- Exercise aim -
Give again, word for word, every line below from the one that has "环境湿度：≤90% 无水珠凝结 " through the one that has "份）\\山东省聊城市东昌府区下学期初中八年级5月月考地理试", both included, and no others.

++++++++++

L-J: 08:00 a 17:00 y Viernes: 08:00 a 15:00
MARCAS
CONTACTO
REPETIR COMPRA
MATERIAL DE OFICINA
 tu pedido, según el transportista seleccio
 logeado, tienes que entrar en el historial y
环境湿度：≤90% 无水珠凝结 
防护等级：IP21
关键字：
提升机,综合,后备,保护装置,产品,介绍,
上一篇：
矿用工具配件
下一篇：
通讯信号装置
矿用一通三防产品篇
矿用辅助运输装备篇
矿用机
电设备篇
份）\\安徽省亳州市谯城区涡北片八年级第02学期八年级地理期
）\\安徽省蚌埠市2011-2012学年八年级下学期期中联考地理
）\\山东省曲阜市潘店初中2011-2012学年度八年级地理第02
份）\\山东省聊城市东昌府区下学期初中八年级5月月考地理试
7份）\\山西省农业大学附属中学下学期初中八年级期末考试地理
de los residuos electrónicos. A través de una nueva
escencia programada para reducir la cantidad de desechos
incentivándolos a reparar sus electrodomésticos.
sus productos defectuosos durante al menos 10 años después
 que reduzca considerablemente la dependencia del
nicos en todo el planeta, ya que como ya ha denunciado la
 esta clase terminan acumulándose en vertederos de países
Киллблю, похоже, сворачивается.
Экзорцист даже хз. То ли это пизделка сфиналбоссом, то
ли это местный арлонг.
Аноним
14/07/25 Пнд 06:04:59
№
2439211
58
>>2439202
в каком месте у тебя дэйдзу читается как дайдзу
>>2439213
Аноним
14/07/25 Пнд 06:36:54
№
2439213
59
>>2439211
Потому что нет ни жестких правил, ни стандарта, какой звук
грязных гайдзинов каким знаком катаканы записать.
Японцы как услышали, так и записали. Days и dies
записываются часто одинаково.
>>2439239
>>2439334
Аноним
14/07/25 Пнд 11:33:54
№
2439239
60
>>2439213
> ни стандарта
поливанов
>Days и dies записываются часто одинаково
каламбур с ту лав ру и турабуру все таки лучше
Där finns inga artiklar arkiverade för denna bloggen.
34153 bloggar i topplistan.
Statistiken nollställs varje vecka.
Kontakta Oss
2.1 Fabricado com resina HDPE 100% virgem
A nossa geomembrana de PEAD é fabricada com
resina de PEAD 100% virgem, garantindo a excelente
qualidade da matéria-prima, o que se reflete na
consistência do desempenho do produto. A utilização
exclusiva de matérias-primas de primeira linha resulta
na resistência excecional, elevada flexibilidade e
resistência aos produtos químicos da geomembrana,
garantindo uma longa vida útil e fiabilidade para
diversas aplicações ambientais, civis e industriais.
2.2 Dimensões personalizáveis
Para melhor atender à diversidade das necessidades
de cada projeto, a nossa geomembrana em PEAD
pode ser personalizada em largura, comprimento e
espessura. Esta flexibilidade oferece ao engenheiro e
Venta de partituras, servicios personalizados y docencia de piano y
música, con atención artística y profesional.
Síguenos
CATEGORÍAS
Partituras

++++++++++

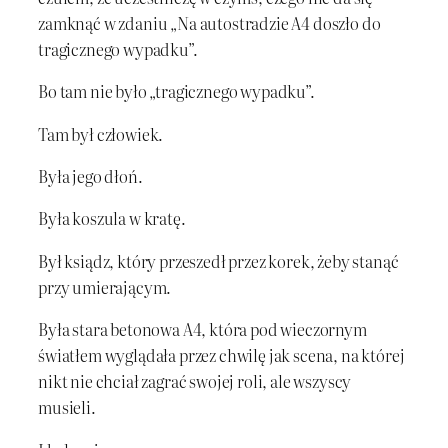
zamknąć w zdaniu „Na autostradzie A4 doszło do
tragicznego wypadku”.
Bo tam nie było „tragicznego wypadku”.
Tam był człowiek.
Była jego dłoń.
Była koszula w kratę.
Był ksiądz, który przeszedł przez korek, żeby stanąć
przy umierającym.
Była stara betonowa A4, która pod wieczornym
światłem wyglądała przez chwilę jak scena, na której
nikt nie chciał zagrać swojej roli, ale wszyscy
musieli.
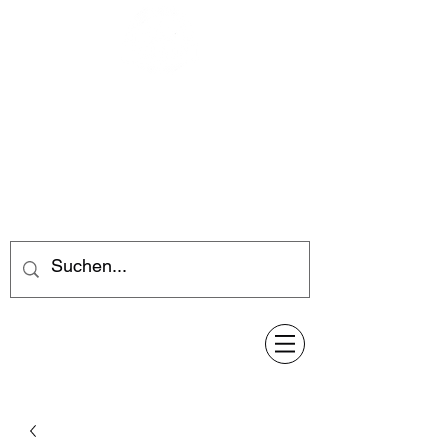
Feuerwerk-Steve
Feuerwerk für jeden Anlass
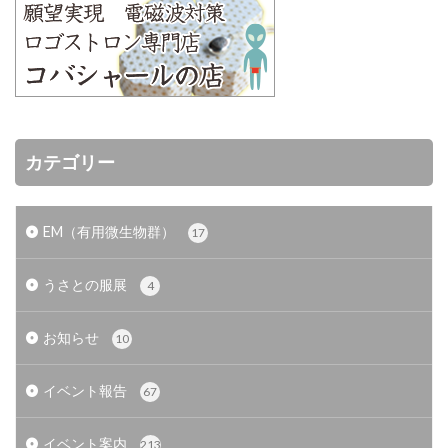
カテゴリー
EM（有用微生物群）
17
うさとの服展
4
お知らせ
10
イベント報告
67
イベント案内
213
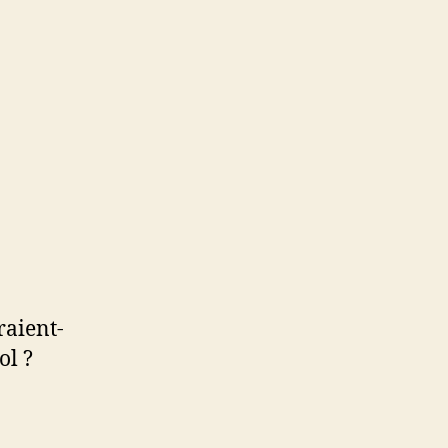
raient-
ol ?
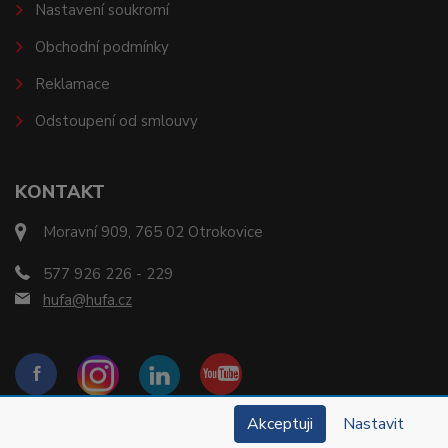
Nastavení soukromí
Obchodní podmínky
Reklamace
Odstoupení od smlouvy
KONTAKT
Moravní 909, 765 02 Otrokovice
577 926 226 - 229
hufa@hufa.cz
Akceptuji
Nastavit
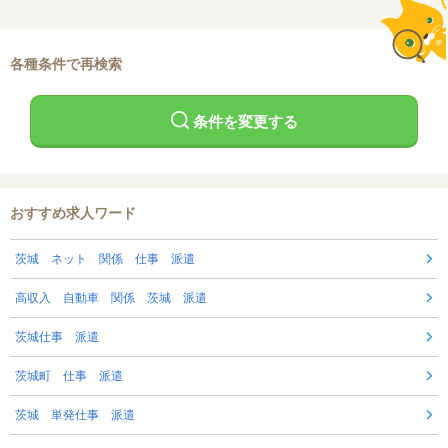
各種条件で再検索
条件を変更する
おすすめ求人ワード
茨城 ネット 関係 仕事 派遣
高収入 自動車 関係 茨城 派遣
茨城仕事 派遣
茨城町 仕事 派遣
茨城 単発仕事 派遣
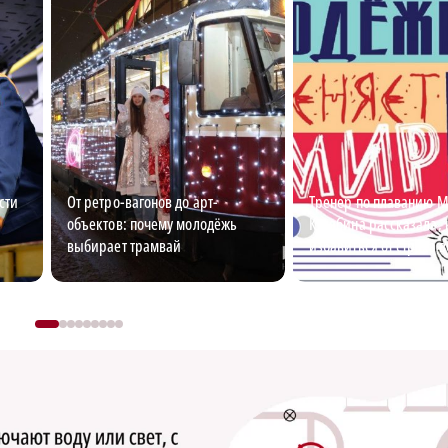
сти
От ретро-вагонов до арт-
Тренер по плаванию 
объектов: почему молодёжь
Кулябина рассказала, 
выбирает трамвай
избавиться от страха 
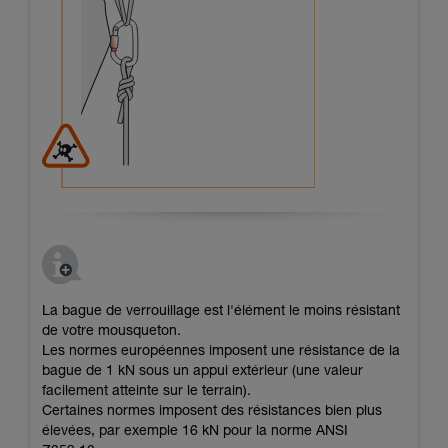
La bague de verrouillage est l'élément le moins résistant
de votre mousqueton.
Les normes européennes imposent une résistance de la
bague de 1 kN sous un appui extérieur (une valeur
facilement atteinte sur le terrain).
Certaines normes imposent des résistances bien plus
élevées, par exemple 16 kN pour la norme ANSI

++++++++++

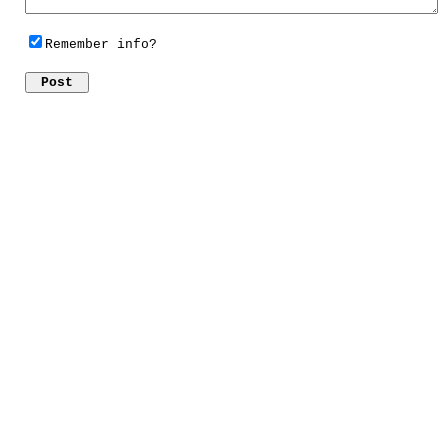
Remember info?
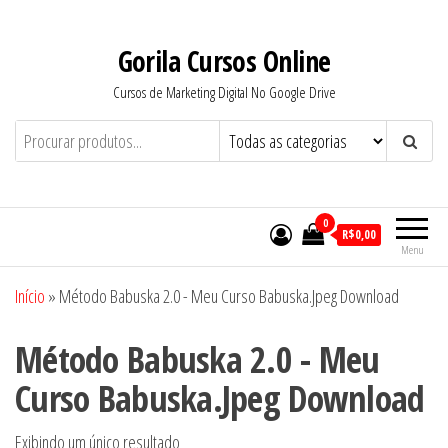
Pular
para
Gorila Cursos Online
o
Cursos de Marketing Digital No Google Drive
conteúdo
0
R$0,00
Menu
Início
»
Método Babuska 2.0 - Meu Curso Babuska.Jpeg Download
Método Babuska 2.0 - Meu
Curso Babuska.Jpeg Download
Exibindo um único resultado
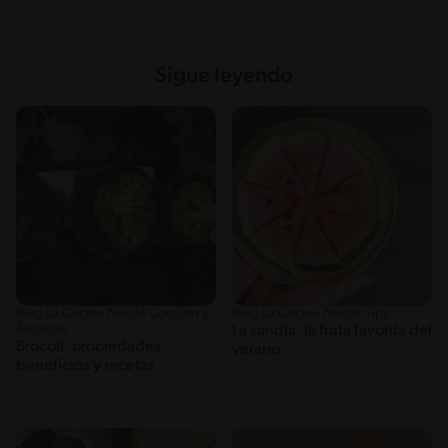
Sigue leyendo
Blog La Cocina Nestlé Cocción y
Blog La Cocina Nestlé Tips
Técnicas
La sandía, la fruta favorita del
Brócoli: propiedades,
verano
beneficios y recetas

++++++++++

- Output -
环境湿度：≤90% 无水珠凝结 
防护等级：IP21
关键字：
提升机,综合,后备,保护装置,产品,介绍,
上一篇：
矿用工具配件
下一篇：
通讯信号装置
矿用一通三防产品篇
矿用辅助运输装备篇
矿用机
电设备篇
份）\\安徽省亳州市谯城区涡北片八年级第02学期八年级地理期
）\\安徽省蚌埠市2011-2012学年八年级下学期期中联考地理
）\\山东省曲阜市潘店初中2011-2012学年度八年级地理第02
份）\\山东省聊城市东昌府区下学期初中八年级5月月考地理试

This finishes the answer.